Exercise text:
I've got a pretty sweet gig going here. The eating, the playing, the sleeping, the eating, the playing and the sleeping. And The Cheese! Oh God. Have you heard of The Cheese?

Yeah...they think I'm pretty darn cute. The way I run (tumble, actually) my fluffy, chubby body through the yard is quite irresistible. Who am I to convince them otherwise?


Demigod in Training

Big E made her way into Camp Halfblood today by attending the release party for The Battle of the Labyrinth at Bookpeople with the real, live, in-the-flesh-and-blood author, Rick Riordan. She had BEYOND a fabulous time and hasn't stopped talking about it and I'm truly afraid that she will pass out from lack of oxygen.

And the absolute BEST part of the whole thing?

She went with a friend.

Meaning I didn't have to venture into throngs of school-age kids and their parents all hell bent and determined to get THEIR book signed NEXT. Flashes of Johnson Space Center and the horror that surrounded that trip into the multitudes flew before me and before the hyperventilating turned into a full-blown panic attack my friend said she would be happy to take Big E with her two kids if I would take her shift of t-shirt selling at school. Nevermind that I had been at the school for 7 hours already...one more hour of selling t-shirts was cake (Cake! I tell you!) compared to submitting myself to that kind of torture.

Data under study:
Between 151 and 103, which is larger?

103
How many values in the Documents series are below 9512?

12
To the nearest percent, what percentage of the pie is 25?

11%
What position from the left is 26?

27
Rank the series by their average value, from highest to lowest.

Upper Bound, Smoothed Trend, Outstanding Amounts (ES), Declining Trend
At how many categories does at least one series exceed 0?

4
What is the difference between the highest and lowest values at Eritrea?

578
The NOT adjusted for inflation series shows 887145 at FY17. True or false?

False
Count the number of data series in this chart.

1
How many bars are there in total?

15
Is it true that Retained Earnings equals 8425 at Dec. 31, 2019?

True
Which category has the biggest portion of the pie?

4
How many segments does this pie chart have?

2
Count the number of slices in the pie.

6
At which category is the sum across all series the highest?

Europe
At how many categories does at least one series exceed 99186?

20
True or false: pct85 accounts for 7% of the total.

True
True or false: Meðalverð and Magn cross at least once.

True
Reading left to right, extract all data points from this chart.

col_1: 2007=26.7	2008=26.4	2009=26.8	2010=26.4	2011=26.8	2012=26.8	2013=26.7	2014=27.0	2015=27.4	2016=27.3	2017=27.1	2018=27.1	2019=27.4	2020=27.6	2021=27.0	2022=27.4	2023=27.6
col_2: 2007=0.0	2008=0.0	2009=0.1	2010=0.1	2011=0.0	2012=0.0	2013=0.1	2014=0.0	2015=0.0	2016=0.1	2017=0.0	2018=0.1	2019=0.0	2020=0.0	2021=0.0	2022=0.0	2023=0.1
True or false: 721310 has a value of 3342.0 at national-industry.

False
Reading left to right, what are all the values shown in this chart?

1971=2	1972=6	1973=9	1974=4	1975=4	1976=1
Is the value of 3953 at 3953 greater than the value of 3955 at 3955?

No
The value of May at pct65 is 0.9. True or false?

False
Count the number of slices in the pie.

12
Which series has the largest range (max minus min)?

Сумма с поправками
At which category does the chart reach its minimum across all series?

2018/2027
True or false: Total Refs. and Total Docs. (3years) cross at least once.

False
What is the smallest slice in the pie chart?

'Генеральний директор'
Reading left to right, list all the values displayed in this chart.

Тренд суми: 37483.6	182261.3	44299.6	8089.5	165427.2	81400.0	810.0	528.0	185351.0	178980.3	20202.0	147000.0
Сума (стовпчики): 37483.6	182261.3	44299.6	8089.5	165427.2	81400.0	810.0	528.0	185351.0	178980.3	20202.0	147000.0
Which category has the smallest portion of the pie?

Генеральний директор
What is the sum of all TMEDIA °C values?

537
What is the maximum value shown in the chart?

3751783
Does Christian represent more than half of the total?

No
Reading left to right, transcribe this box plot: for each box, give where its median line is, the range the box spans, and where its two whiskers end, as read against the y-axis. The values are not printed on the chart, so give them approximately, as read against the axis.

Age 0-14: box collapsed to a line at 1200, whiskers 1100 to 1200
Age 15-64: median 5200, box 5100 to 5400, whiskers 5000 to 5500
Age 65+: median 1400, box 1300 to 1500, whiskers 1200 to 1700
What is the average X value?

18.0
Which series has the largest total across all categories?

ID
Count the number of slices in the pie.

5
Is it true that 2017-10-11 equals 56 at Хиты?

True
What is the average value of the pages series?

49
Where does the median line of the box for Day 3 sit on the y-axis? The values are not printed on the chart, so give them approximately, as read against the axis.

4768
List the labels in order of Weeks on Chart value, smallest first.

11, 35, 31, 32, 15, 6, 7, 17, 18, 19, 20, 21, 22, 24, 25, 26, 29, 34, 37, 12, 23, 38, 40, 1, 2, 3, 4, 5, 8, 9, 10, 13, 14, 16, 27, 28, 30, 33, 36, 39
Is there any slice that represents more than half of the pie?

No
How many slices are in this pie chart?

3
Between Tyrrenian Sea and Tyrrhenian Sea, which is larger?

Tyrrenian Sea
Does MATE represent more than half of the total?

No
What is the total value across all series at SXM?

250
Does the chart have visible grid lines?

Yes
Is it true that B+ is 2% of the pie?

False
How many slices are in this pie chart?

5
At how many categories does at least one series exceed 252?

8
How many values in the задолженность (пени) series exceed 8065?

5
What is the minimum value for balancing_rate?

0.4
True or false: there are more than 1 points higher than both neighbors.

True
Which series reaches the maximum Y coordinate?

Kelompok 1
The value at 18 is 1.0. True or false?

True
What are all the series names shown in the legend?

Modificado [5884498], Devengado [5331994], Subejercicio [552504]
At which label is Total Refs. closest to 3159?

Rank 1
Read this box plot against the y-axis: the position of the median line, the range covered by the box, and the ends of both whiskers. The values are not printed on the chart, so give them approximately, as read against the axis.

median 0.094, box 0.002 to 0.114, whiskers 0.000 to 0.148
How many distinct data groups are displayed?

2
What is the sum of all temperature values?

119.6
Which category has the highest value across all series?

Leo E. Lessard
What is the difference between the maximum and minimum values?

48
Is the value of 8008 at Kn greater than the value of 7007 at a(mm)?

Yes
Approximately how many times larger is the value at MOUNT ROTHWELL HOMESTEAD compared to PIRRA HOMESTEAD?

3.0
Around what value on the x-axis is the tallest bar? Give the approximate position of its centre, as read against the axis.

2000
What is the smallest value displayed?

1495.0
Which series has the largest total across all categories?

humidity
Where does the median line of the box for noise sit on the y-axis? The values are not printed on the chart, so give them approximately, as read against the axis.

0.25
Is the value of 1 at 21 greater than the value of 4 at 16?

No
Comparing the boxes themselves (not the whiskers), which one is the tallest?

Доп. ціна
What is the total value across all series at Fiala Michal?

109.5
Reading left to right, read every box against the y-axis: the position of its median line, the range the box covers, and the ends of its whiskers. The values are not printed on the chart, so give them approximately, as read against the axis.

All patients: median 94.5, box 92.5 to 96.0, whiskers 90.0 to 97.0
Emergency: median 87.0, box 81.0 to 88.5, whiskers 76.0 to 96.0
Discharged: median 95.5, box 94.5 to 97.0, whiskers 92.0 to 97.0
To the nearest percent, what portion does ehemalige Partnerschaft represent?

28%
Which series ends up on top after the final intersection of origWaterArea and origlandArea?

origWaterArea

Problem description: Continue the blog post about Big E's trip to the book release party from its last sentence, keeping the same voice.

Exercise result:
In other news, Little A is officially registered for kindergarten. It's happening! They're really going to take him! I'm thrilled, excited, giddy, anxious and sad all at once. How can that boy be heading off to kindergarten? At the Kindergarten Round-up (the cute name they give to make filling out your name, address and emergency contact information 250 times seem less horrible) the kids that walked in with their parents looked so young. So little. So big-eyed and scared. Is it possible that Little A looks that young to others?

His last day at his nature preschool is Thursday. What we're supposed to do with him for a month before his sister and friends are released from their sentences, I mean classes, I have no idea. I guess he'll get to play with his new puppy. He'll have to fight me for her though.


The Great Escape

The Semi-Annual Ribbon & Pony, Fairies & Unicorns, Mani/Pedi, Facial/Massage, Giggle-a-Thon, All-The-Junk-Food-You-Can-Cram-In-Your-Piehole-And-Chase-With A-Fizzy-Vodka-Drink Weekend is behind me now. Bubble Boy was gracious enough to grant me early exit on Friday so TRACEY JACKSON and myself raced out of Austin like the city was burning.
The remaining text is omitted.